# Forum > Gaming > Roleplaying Games > D&D 3e/3.5e/d20 >  Question on Deeppockets spell enhanced

## bookkeeping guy

So I was looking at the ad&D deeppockets spell. Its a really cool spell. If you were a wizard you'd really want that while your team mates have to slug it out and work hard as you are traveling. Well and then there's the work of bringing back all the loot of the stuff you all killed. 

But my question is... OK, you have those feats they added in 3rd edition (I think?) where you could say I want to cast this spell as if its a level higher. (Or 2 levels). And if you did that what would you suggest for this in terms of 'enhancing a deep pockets' spell a level or 2 higher? 

Thank you.

----------


## Feantar

You could make it scale as in 20 pounds per level, max 100 (or double in case of the more expensive focus). Then, empower would make it 150 max or 300 max, I guess.

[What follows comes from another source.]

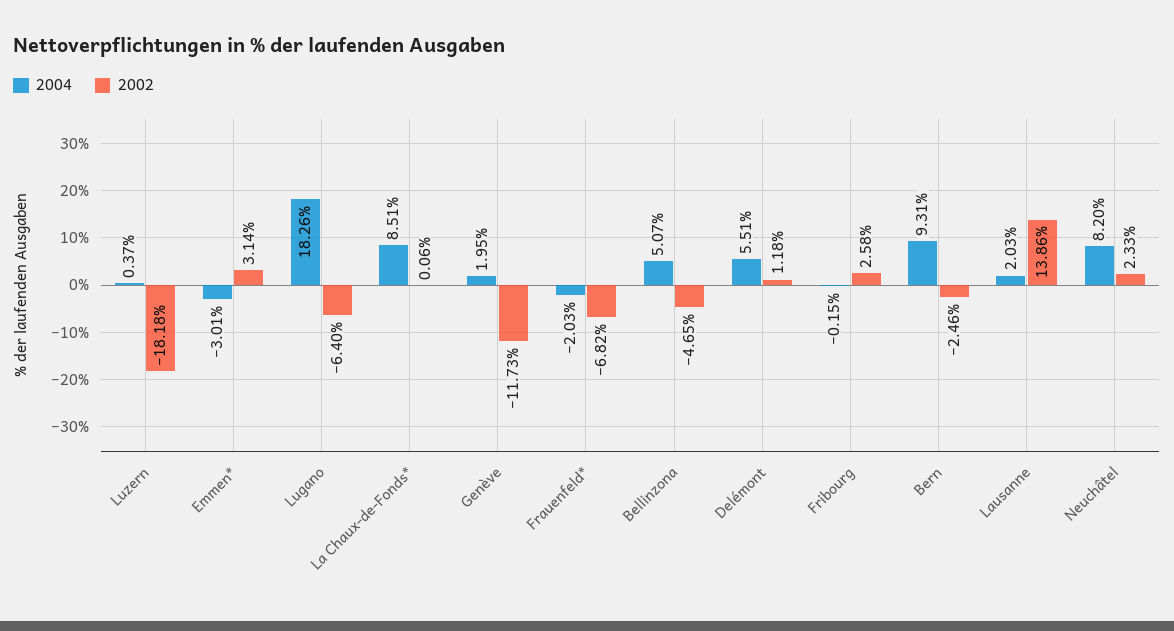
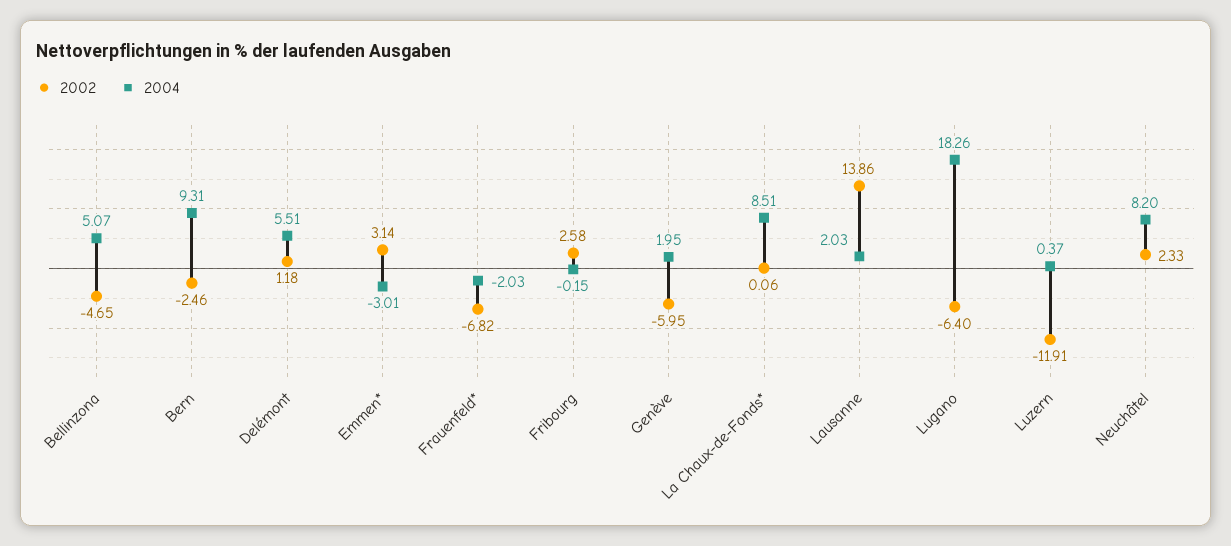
2002, Luzern: -18.18 -> -11.91
2002, Genève: -11.73 -> -5.95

If you meant upcasting that's a 5th edition mechanic (and a pathfinder psychic spell one, I guess).

----------


## Venger

In addition to what's been mentioned, 3rd edition let you pick out and buy useful magic items instead of only getting random drops, so you'd probably just have a handy haversack, bag of holding, or belt of pockets or similar if you wanted a deeppockets-like effect. If you wanted a spell instead, you'd probably cast something like hoard gullet, which scales automatically with caster level instead of requiring feats or additional mechanics to boost the effective level.

----------


## bookkeeping guy

Thank you both.

----------